Prof. nadzw. dr hab. Albert Boesten-Stengel studierte als Stipendiat der Studienstiftung des Deutschen Volkes Kunst- und Baugeschichte, Philosophie, Literaturgeschichte und klassische Archäologie an den Universitäten in Aachen, Florenz und Freiburg im Breisgau. Er promovierte 1986 an der Universität in Freiburg i. Br. (bei Prof. Dr. Erik Forssman).

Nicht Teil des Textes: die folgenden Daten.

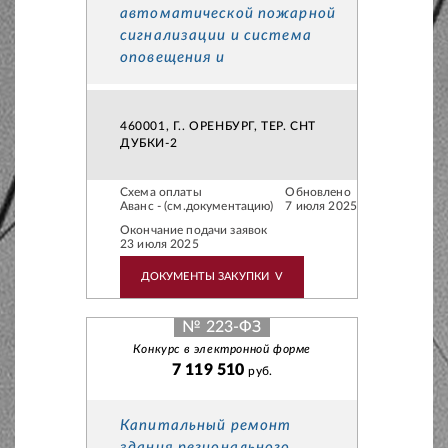
автоматической пожарной
сигнализации и система
оповещения и
460001, Г.. ОРЕНБУРГ, ТЕР. СНТ
ДУБКИ-2
Схема оплаты
Обновлено
Аванс - (см.документацию)
7 июля 2025
Окончание подачи заявок
23 июля 2025
ДОКУМЕНТЫ ЗАКУПКИ
V
№ 223-ФЗ
Конкурс в электронной форме
7 119 510
руб.
Капитальный ремонт
здания регионального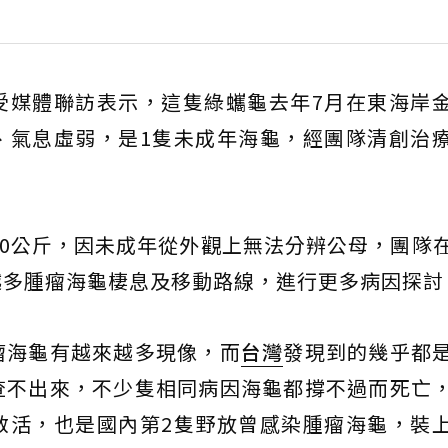
受媒體聯訪表示，這隻綠蠵龜去年7月在東海岸
、氣息虛弱，是1隻未成年海龜，經團隊清創治
30公斤，因未成年從外觀上無法分辨公母，團隊
越多腫瘤海龜棲息及移動路線，進行更多病因探討
瘤海龜有越來越多現像，而
台灣
發現到的幾乎都
查不出來，不少隻相同病因海龜都撐不過而死亡
救活，也是國內第2隻野放曾感染腫瘤海龜，裝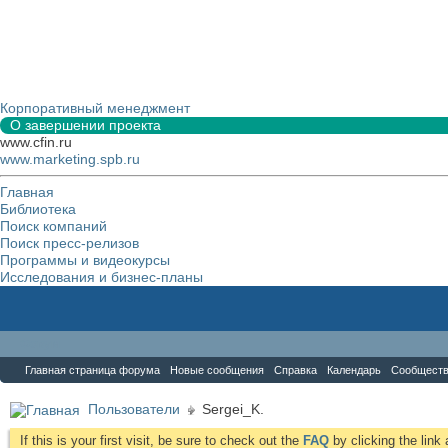
Корпоративный менеджмент
О завершении проекта
www.cfin.ru
www.marketing.spb.ru
Главная
Библиотека
Поиск компаний
Поиск пресс-релизов
Программы и видеокурсы
Исследования и бизнес-планы
Форум
Главная страница форума
Новые сообщения
Справка
Календарь
Сообщест
Пользователи
Sergei_K.
If this is your first visit, be sure to check out the
FAQ
by clicking the lin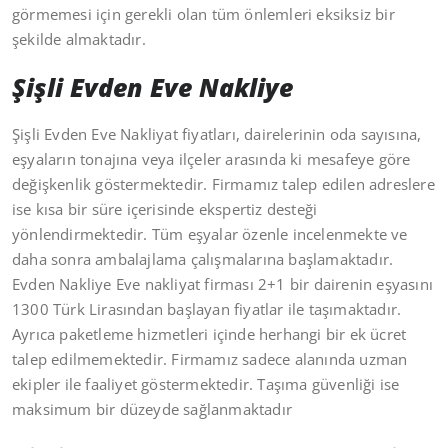
görmemesi için gerekli olan tüm önlemleri eksiksiz bir
şekilde almaktadır.
Şişli Evden Eve Nakliye
Şişli Evden Eve Nakliyat fiyatları, dairelerinin oda sayısına,
eşyaların tonajına veya ilçeler arasında ki mesafeye göre
değişkenlik göstermektedir. Firmamız talep edilen adreslere
ise kısa bir süre içerisinde ekspertiz desteği
yönlendirmektedir. Tüm eşyalar özenle incelenmekte ve
daha sonra ambalajlama çalışmalarına başlamaktadır.
Evden Nakliye Eve nakliyat firması 2+1 bir dairenin eşyasını
1300 Türk Lirasından başlayan fiyatlar ile taşımaktadır.
Ayrıca paketleme hizmetleri içinde herhangi bir ek ücret
talep edilmemektedir. Firmamız sadece alanında uzman
ekipler ile faaliyet göstermektedir. Taşıma güvenliği ise
maksimum bir düzeyde sağlanmaktadır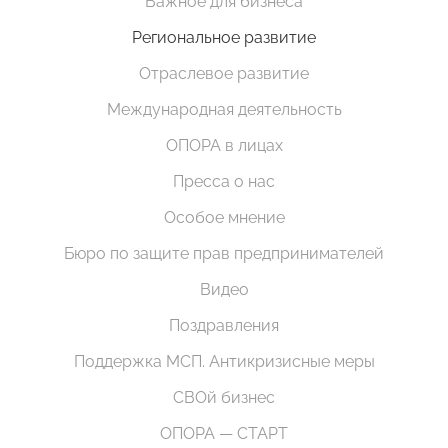
Важное для бизнеса
Региональное развитие
Отраслевое развитие
Международная деятельность
ОПОРА в лицах
Пресса о нас
Особое мнение
Бюро по защите прав предпринимателей
Видео
Поздравления
Поддержка МСП. Антикризисные меры
СВОй бизнес
ОПОРА — СТАРТ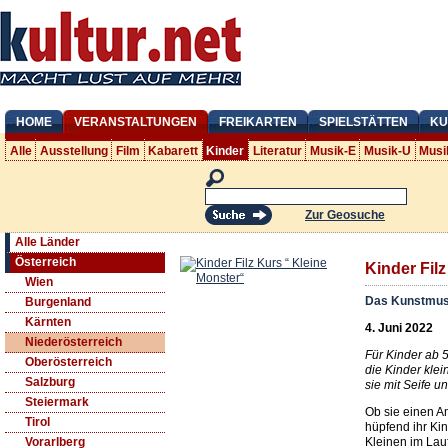
HOME
VERANSTALTUNGEN
FREIKARTEN
SPIELSTÄTTEN
KU
Alle
Ausstellung
Film
Kabarett
Kinder
Literatur
Musik-E
Musik-U
Musi
Zur Geosuche
Alle Länder
Österreich
Kinder Fil
Wien
Das Kunstmus
Burgenland
Kärnten
4. Juni 2022
Niederösterreich
Für Kinder ab 5
Oberösterreich
die Kinder kle
Salzburg
sie mit Seife u
Steiermark
Ob sie einen A
Tirol
hüpfend ihr K
Kleinen im Lau
Vorarlberg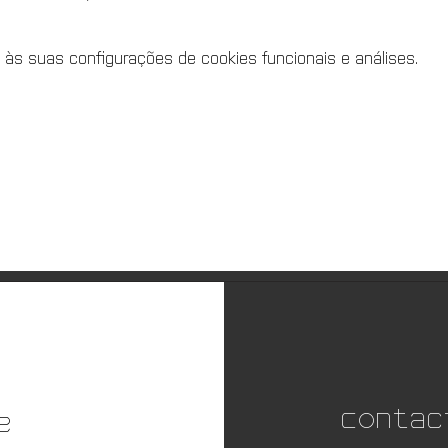
 às suas configurações de cookies funcionais e análises.
Contac
e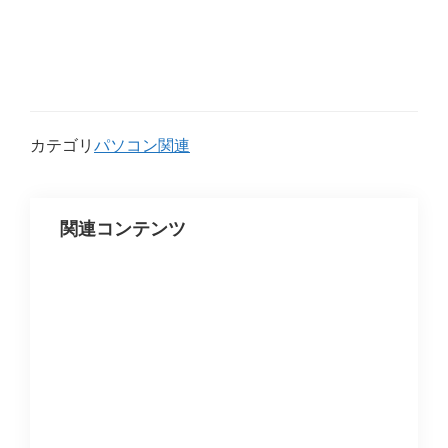
カテゴリ
パソコン関連
関連コンテンツ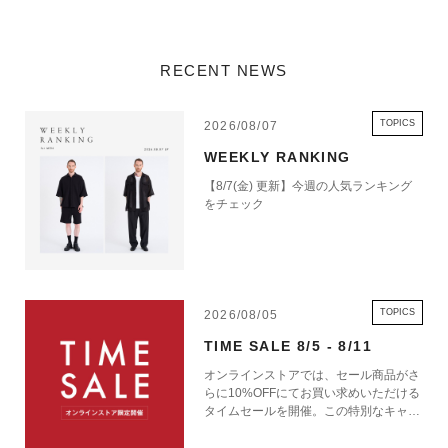
RECENT NEWS
TOPICS
2026/08/07
WEEKLY RANKING
【8/7(金) 更新】今週の人気ランキング
をチェック
TOPICS
2026/08/05
TIME SALE 8/5 - 8/11
オンラインストアでは、セール商品がさ
らに10%OFFにてお買い求めいただける
タイムセールを開催。この特別なキャン
ペーンをお見逃しなく。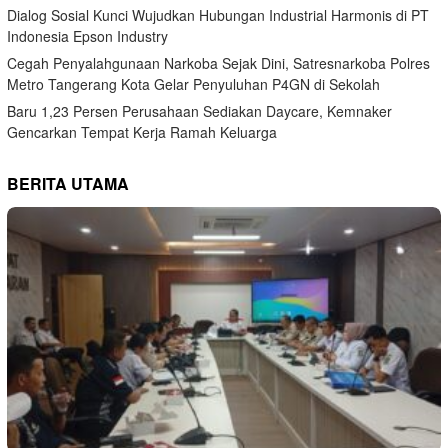
Dialog Sosial Kunci Wujudkan Hubungan Industrial Harmonis di PT
Indonesia Epson Industry
Cegah Penyalahgunaan Narkoba Sejak Dini, Satresnarkoba Polres
Metro Tangerang Kota Gelar Penyuluhan P4GN di Sekolah
Baru 1,23 Persen Perusahaan Sediakan Daycare, Kemnaker
Gencarkan Tempat Kerja Ramah Keluarga
BERITA UTAMA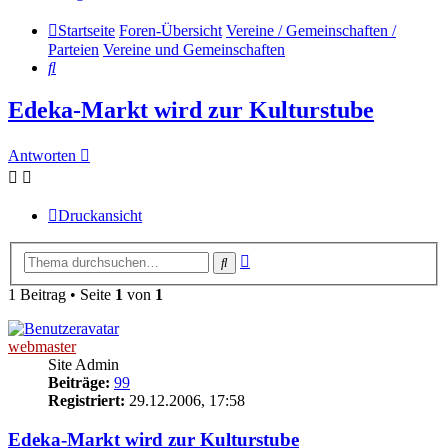
Startseite
Foren-Übersicht
Vereine / Gemeinschaften /
Parteien
Vereine und Gemeinschaften
Suche
Edeka-Markt wird zur Kulturstube
Antworten
Druckansicht
Erweiterte
Suche
Suche
1 Beitrag • Seite
1
von
1
webmaster
Site Admin
Beiträge:
99
Registriert:
29.12.2006, 17:58
Edeka-Markt wird zur Kulturstube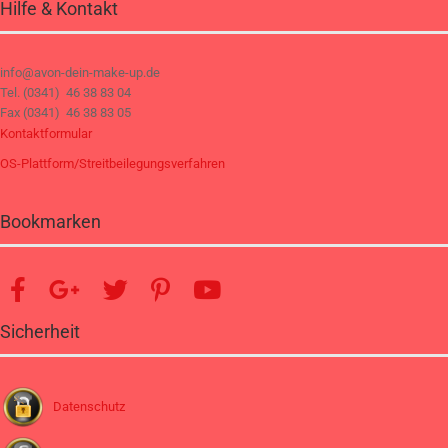
Hilfe & Kontakt
info@avon-dein-make-up.de
Tel. (0341) 46 38 83 04
Fax (0341) 46 38 83 05
Kontaktformular
OS-Plattform/Streitbeilegungsverfahren
Bookmarken
Sicherheit
Datenschutz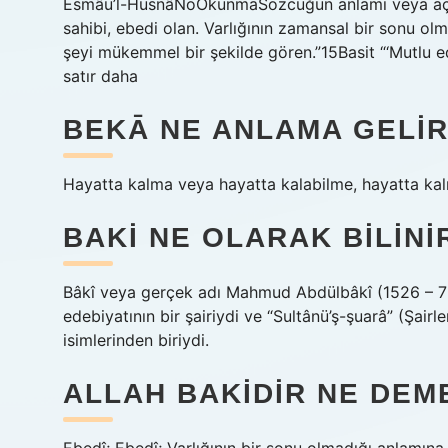
Esmâü’l-HüsnâNoOkunmaSözcüğün anlamı veya açıkl
sahibi, ebedi olan. Varlığının zamansal bir sonu olma
şeyi mükemmel bir şekilde gören.”15Basit “‘Mutlu ed
satır daha
BEKĀ NE ANLAMA GELI
Hayatta kalma veya hayatta kalabilme, hayatta kal
BAKI NE OLARAK BILINI
Bâkî veya gerçek adı Mahmud Abdülbâkî (1526 – 7 Ni
edebiyatının bir şairiydi ve “Sultânü’ş-şuarâ” (Şairl
isimlerinden biriydi.
ALLAH BAKIDIR NE DEM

1983-87 mehrfach Stipendiat des Deutschen Studienzentrums in Venedig; 1988-1995 Museumstätigkeit. 1989-2004 Forschungen zur italienischen Malerei und Handzeichnung der Renaissance und des Frühbarock mit Aufenthalten an den Sammlungen u.a. in Florenz, Paris, London, Oxford und Windsor Castle; Lehraufträge an den Universitäten in Stuttgart und Würzburg. 2004 Habilitation an der Universität Würzburg; 2005-2006 Gastprofessuren an der Karlsuniversität in Prag und der Jagiellonen-Universität in Krakau.

Seit 2005 ist Albert Boesten-Stengel Professor für Kunstgeschichte an der Geschichtswissenschaftlichen Fakultät der Uniwersytet Mikołaja Kopernika (Nikolaus Kopernikus-Universität) in Toruń. Seine Forschungsgebiete umfassen Theorie und Methode der historisch-kritischen Bildwissenschaft, Zeichnungswissenschaft, 'arti del disegno' seit Giotto und Antikenrezeption.